Citrus County — Citrus County taxpayers may have been footing the bill for what Florida Chief Financial Officer Blaise Ingoglia describes as more than $39 million in excessive and wasteful government spending, according to findings released during his statewide Fiscal Accountability Tour.
Standing before local residents and elected officials in Lecanto, Ingoglia announced that a review of Citrus County’s finances found spending growth that far exceeded population growth over the past six years. According to the CFO’s office, the county’s General Fund budget increased by approximately 72.8 percent since fiscal year 2019-2020, while the county’s population grew by only about 10 percent during the same period.
The report estimates that more than $39 million in current spending could be considered excessive and potentially available for taxpayer relief. Ingoglia argued that local government officials have expanded spending at a pace that taxpayers can no longer afford.
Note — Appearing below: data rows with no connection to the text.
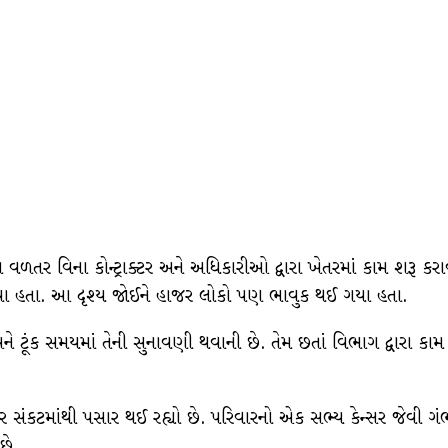
વળતર વિના કોન્ટ્રાક્ટર અને અધિકારીઓ દ્વારા ખેતરમાં કામ શરૂ કરા
યા હતા. આ દૃશ્ય જોઈને હાજર લોકો પણ ભાવુક થઈ ગયા હતા.
ે અને ટૂંક સમયમાં તેની સુનાવણી થવાની છે. તેમ છતાં વિભાગ દ્વારા ક
ર સંકટમાંથી પસાર થઈ રહ્યો છે. પરિવારનો એક સભ્ય કેન્સર જેવી ગં
છે.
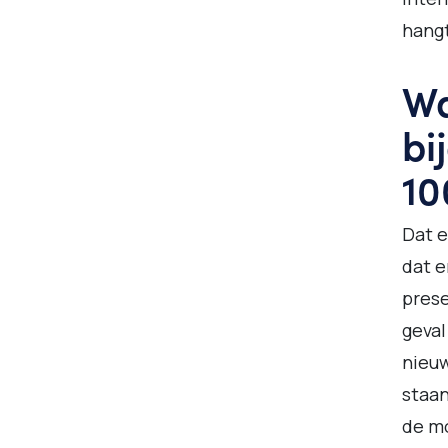
hangt
Wa
bi
10
Dat e
dat e
prese
geval 
nieu
staan
de mo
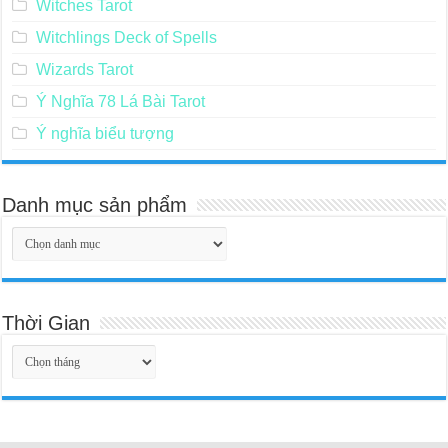
Witches Tarot
Witchlings Deck of Spells
Wizards Tarot
Ý Nghĩa 78 Lá Bài Tarot
Ý nghĩa biểu tượng
Danh mục sản phẩm
Thời Gian
Thời
Gian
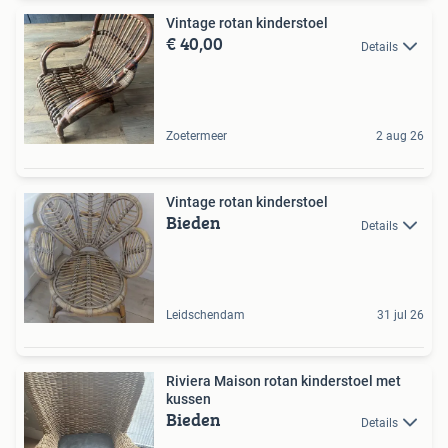
Vintage rotan kinderstoel
€ 40,00
Details
Zoetermeer
2 aug 26
Vintage rotan kinderstoel
Bieden
Details
Leidschendam
31 jul 26
Riviera Maison rotan kinderstoel met
kussen
Bieden
Details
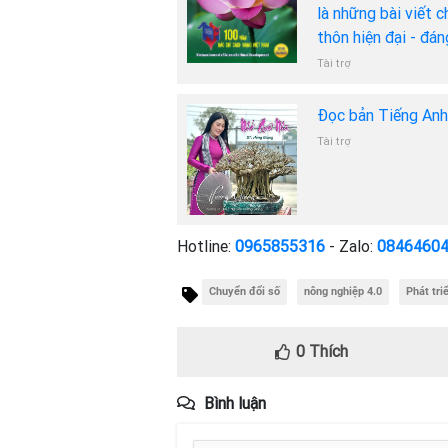
là những bài viết 
thôn hiện đại - đá
Tài trợ
Đọc bản Tiếng An
Tài trợ
Hotline:
0965855316
- Zalo:
0846460
Chuyển đổi số
nông nghiệp 4.0
Phát tri
0
Thích
Bình luận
According to the analysis, Citrus County’s budget increased by more than $76 million over six years. The CFO’s office calculated that the increase equates to roughly $5,000 in additional spending for every new resident who moved into the county during that period.
The report also found that Citrus County added 278 full-time government positions since 2019, but only 64 of those positions were classified as first responders. Critics of county spending have questioned whether staffing increases outside of public safety have delivered measurable benefits to residents.
Perhaps the most significant finding involved property taxes. The Florida Agency for Fiscal Oversight concluded that Citrus County could theoretically reduce its property tax millage rate by 2.23 mills while maintaining essential county services. According to the CFO’s office, homeowners with taxable property values of $400,000 could save approximately $894 annually under such a reduction.
The announcement has fueled debate over government spending and transparency in Citrus County. Supporters of the CFO’s findings argue that residents deserve relief from rising property tax burdens and greater scrutiny of government budgets. Others have questioned the methodology used in the analysis and whether the spending labeled as “wasteful” reflects legitimate growth in county services and infrastructure needs.
Ingoglia stated that Citrus County is one of numerous Florida local governments identified during his statewide review of municipal and county budgets. He claims his office has now identified billions of dollars in spending he believes exceeds what is necessary to provide core government services.
As Citrus County officials prepare future budgets, taxpayers are likely to continue demanding answers about whether county government has grown too large and whether residents are receiving adequate value for the taxes they pay. The debate is expected to become a major issue during upcoming budget discussions and local elections.
For now, the CFO’s findings have placed a spotlight on county spending and reignited calls for greater fiscal accountability, transparency, and property tax relief in Citrus County.